Thanks for the additional info, Frank.
I have also had some extra snippets very recently from another source and this begins to tie together quite well.I would appreciate the following comments and images being viewed solely as part of this message and not copied or used elsewhere.
(Although the evidence is beginning to make sense, much of the detail still needs to be sorted out and anything taken out of context could be misleading. Also, I might change my mind on some of my current assumptions or conclusions!)
It is most likely that the "Leamington" referred to in Dave Moir's details was actually the "Lemington" (without the "a") that Adam D mentioned. This is a place [not marked on general UK road maps] adjacent to Newcastle Upon Tyne, where there was a very old glassworks which eventually was owned by Sowerby. Frank Eisner being at Lemington is backed up by a marked and dated item - sorry, but details not yet available for general sharing.
Dave M's commenyt about Frank Eisner also being at Waterford ties in with something else. I had already known for some time of a paperweight with very good etched details suggesting Frank Eisner worked for Waterford (but location may not have been the actual Irish place?) in the late 40s or early 50s.
Rgarding the type of "Eisner flower" weight we are talking about, these are not (usually?) "Bohemian style flowers in a vase". They are like those shown in my Ysart Glass conference images - some of which are shown below.

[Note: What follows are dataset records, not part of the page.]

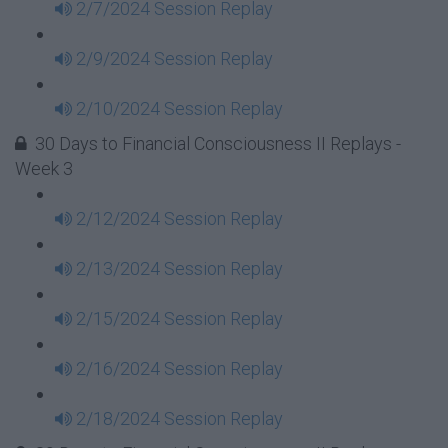
2/7/2024 Session Replay
2/9/2024 Session Replay
2/10/2024 Session Replay
30 Days to Financial Consciousness II Replays -
Week 3
2/12/2024 Session Replay
2/13/2024 Session Replay
2/15/2024 Session Replay
2/16/2024 Session Replay
2/18/2024 Session Replay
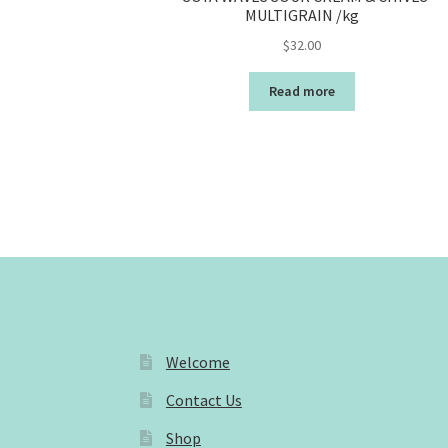
MULTIGRAIN /kg
$
32.00
Read more
Welcome
Contact Us
Shop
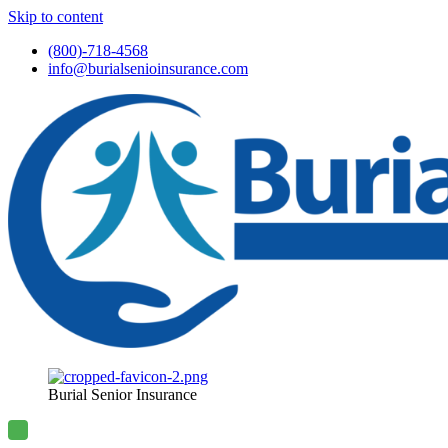
Skip to content
(800)-718-4568
info@burialsenioinsurance.com
Burial Senior Insurance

Two examples (profile only): http://i3.tinypic.com/vxozsy.jpg
These two show a typical form of the ground and of the flowers. The ground can also appear in other colours or even in clear glass. Most often the ground is decorated with scattered coloured bits.
The weight on the left of the above image was a "must have" since it has one whole cane (albeit misshapen) and some part canes which match to Ysart work! The weight also has a blue-purple tint to the dome, similar to that seen in some "1930s" Paul Ysart weights and various weights from early Vasart days. The Ysart cane is shown here:http://i3.tinypic.com/vxp1g7.jpg
I bought two "Eisner" flower weights from the same source, one of which was a typical example. The other was rather different:http://i3.tinypic.com/vxp1rm.jpg
Three of the flowers are of the same general form, bu the the fourth has many more petals. There are leaves, which is not a regular feature and the ground is a mottled green-and-white which is also not typical.
All examples I have viewed under UV have shown the same reactions - the same as early Ysart weights. But this does not prove they were made from the same glass as the Ysarts used.
All it means is that the UV reaction suggests a soda-lime composition. Very similar results can be seen for various items from various countries. I have not therefore placed much reliance on the UV reactions of these "Eisner" weights to suggest attribution, except to say that they have all been similar to one another. It's the other evidence that is needed to confirm or deny things.